3. LA RICHIESTA DI SPERANZA

Un punto cruciale è accertare cosa accade a Roma tra il 20 febbraio, quando a Codogno viene accertato per la prima volta in Italia un caso autoctono di Covid-19, e i primi giorni di marzo. In quella settimana sul tavolo del governo arrivano in presa diretta i dati sui contagi rilevati ovunque in Italia, si capisce subito che la situazione più critica è quella lombarda e viene individuato il focolaio veneto. Il 23 febbraio viene firmato il decreto che istituisce le zone rosse di Codogno e Vo' Euganeo. Lo stesso giorno vengono diagnosticati i primi quattro casi su cui indaga ora la Procura di Bergamo: un paziente e un infermiere a Alzano, dove viene chiuso il pronto soccorso, e due a Seriate. Il giorno dopo all'ospedale Giovani XXIII di Bergamo muore il primo paziente. Perché non viene decisa subito l'istituzione di una red zone anche lì? Si dovranno attendere sei giorni, il 2 marzo, perché il ministro della Salute Roberto Speranza telefoni a Conte proponendo di «chiudere tutto». Ma non accade nulla.

4. LE PRESSIONI PER ANDARE AVANTI

Un aspetto chiave dell'indagine riguarda i condizionamenti esterni che potrebbero avere frenato l'adozione di misure radicali dal governo. Lo stesso giorno della telefonata di Speranza, a Conte sarebbero arrivate altre segnalazioni esplicite sul focolaio nella Bergamasca, eppure non accade niente. Niente neanche il giorno dopo, quando dal Comitato tecnico scientifico arrivano dati impressionanti, con venti contagiati tra Alzano e Nembro. Il Cts propone di istituire la «zona rossa» e il blocco totale delle attività. Ma da sempre si parla di pressioni per non paralizzare l'industria del nordest lombardo che avrebbero spinto il governo a ritardare il provvedimento. E vero? Gli inquirenti avrebbero già acquisito documenti in questo senso, comprese interviste e bozze di interviste di amministratori locali preoccupati per l'impatto economico delle misure. Fontana ha già indicato alla Rota da quali organismi locali e nazionali e in che forma sarebbero venute le richieste di attenuare il peso delle chiusure.

5. LA SECONDA FINESTRA

Dopo la telefonata di Speranza, passano altri cinque giorni in cui in Lombardia, comprese Alzano e Nembro e con l'unica eccezione di Codogno, si continua a circolare come se niente fosse, nonostante contagi e ricoveri in aumento costante. Bisogna aspettare la sera dell'8 marzo perché vengano chiuse la Lombardia e 14 province, e il 9 perché le stesse misure vengano estese a tutta Italia. È una finestra di inattività senza spiegazioni apparenti, e che verosimilmente il premier dovrà giustificare. Anche perché l'altro ieri è stato interrogato Brusaferro, che in quei giorni, il 5, avrebbe proposto esplicitamente a Conte di creare la zona rossa a Alzano. In quei giorni, la diffusione del virus nella mancata «zona rossa» si fa esponenziale.
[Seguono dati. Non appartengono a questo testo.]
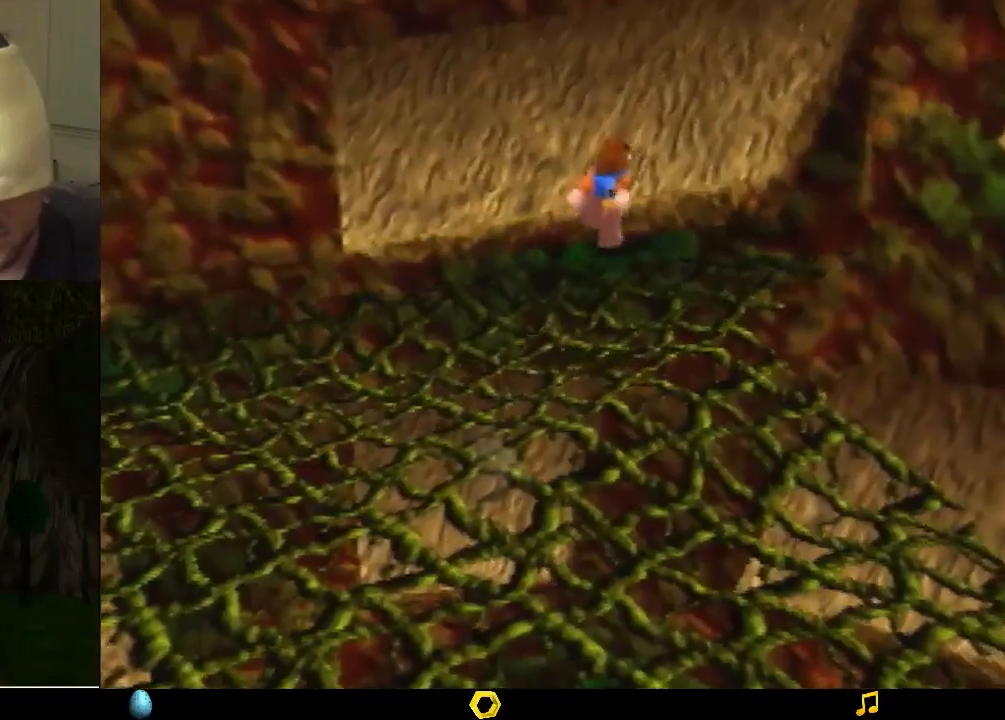
{"buttons": ["B"], "left_stick": "center", "events": [[100, "A", "up"], [133, "B", "up"], [167, "B", "down"], [167, "left_stick", "center"], [200, "B", "up"], [267, "B", "down"], [300, "B", "up"], [367, "B", "down"], [433, "B", "up"], [500, "B", "down"]]}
6. I RAPPORTI CON LA LOMBARDIA

È un altro punto-chiave, e Conte dovrà fornire la sua spiegazione sia sui contatti avvenuti con la Regione che sulle norme da applicare. Anche qui a condizionare l'interrogatorio saranno i verbali già acquisiti dalla pm Rota sentendo Fontana e soprattutto Gallera che il 3 aveva chiesto al governo di blindare la zona. Ma non ci sono solo i verbali. La Procura ha già in mano anche documenti acquisiti durante le indagini e che verranno sottoposti a Conte. Tra questi ci sono gli atti relativi alla zona rossa istituita nel Lodigiano, dove alla richiesta regionale di inserire 22 comuni il governo replica dichiarando eccessivo il numero («ventidue non riesco a gestirli» avrebbe detto Conte) e chiudendo alla fine solo dieci Comuni. Un dato che dimostrebbe sia che la parola finale spettava a Roma, sia la sensibilità di Conte alle pressioni che riceveva.

7. I MILITARI SPARITI

Tra il 4 e il 5 marzo, l'esercito circonda Alzano e Nembro, e si prepara a bloccare tutte le strade di accesso alla Valseriana. Chi dà l'ordine della ritirata, aprendo la strada all'ecatombe?